Nobel Committee finally finds its laureate in mountains
Fred Ramsdell, who won the Nobel Prize for his research on the immune system, says he usually puts his phone on airplane mode when he's on vacation and doesn't expect any important calls, The New York Times reports.
He was camping in Montana on Monday afternoon after a few days of hiking and camping in the Rocky Mountains when his wife, Laura O'Neill, suddenly screamed.
At first, Fred thought she had seen a grizzly bear. But no, her phone just started ringing again, and Laura saw a stream of messages with the same news:
"You just won the Nobel Prize!" she exclaimed. "That can't be," Dr.
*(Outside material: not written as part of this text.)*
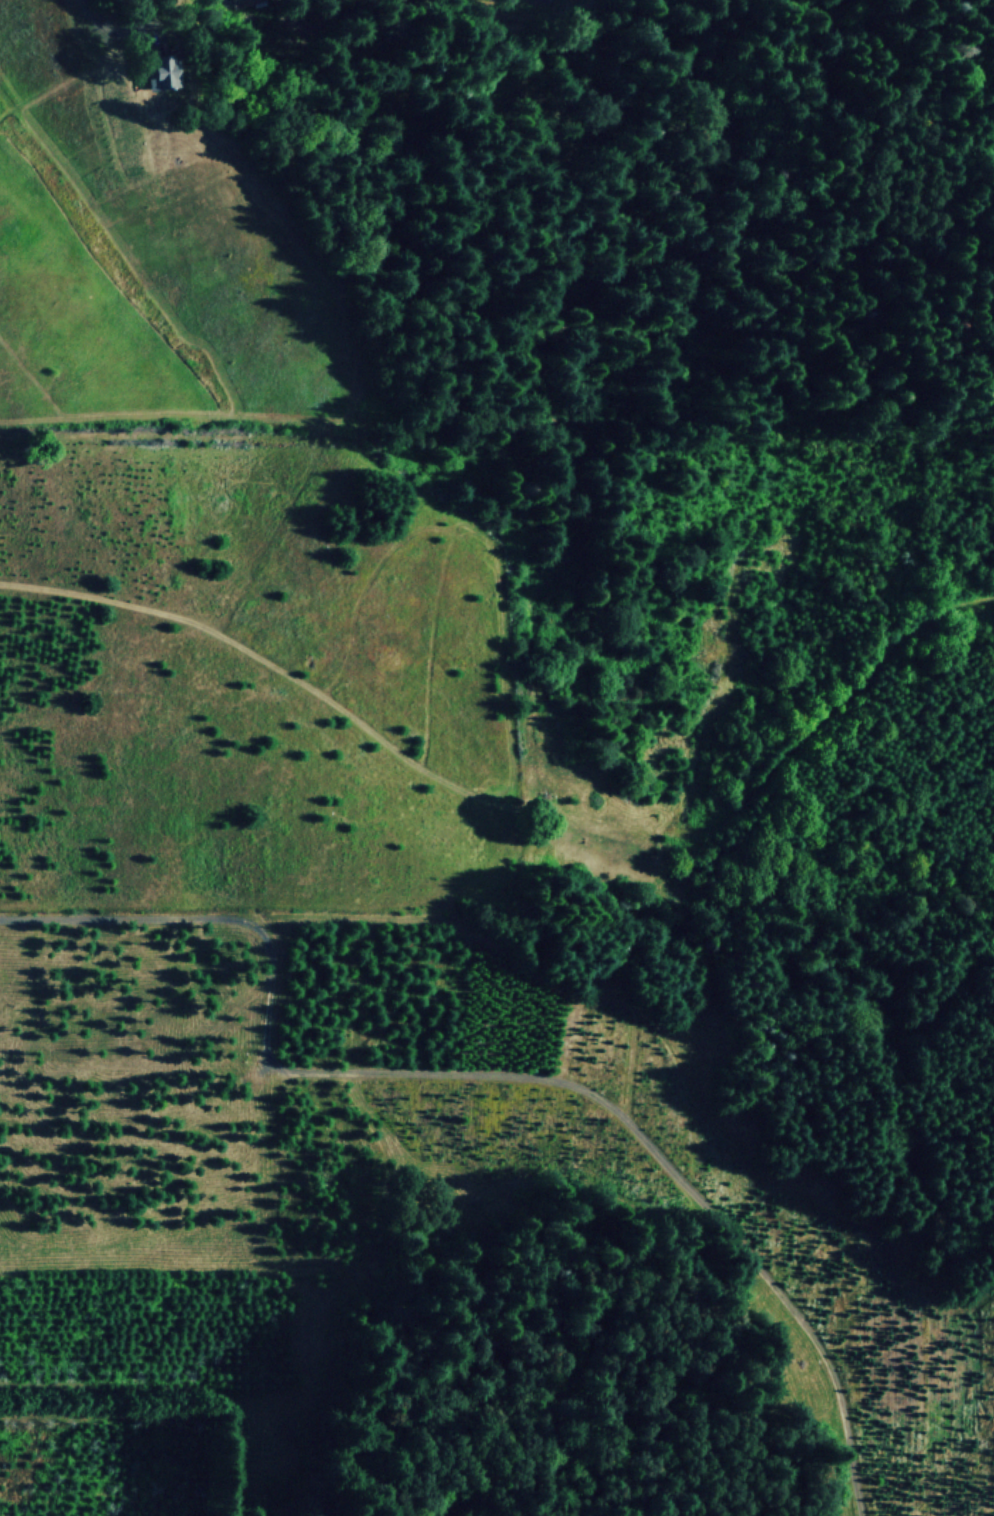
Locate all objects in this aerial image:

Ramsdell replied, remembering that his phone had been on airplane mode the entire time. "But I have two hundred messages, and they all say the same thing!" - his wife insisted.
The couple missed the 2 am night call - just as the Nobel Committee was trying to announce that Ramsdell and two other scientists had been awarded the 2025 Medicine Prize for their discoveries in the immune system.
They also missed the congratulations from friends and colleagues. His lab, Sonoma Biotherapeutics, simply commented:
"He's living life to the fullest - and he was completely off the network, enjoying a long-planned hike in the mountains."
"I definitely didn't expect to win the Nobel Prize," he said from a hotel in Montana. "It never even crossed my mind. I try to spend as much time in the mountains as I can," he says. "We always go to the most remote places," he adds, noting that he and his wife are always on the lookout for bison, elk, deer, or eagles.
When the Ramsdells arrived at a hotel in Livingston, Montana, on Monday evening, the doctor was finally able to speak with Thomas Perlmann, the secretary general of the Nobel Assembly. This was about 20 hours after Perlmann first tried to reach him by phone. In a statement to reporters, Perlmann admitted that since he took office in 2016, it has never been so difficult to contact the laureate.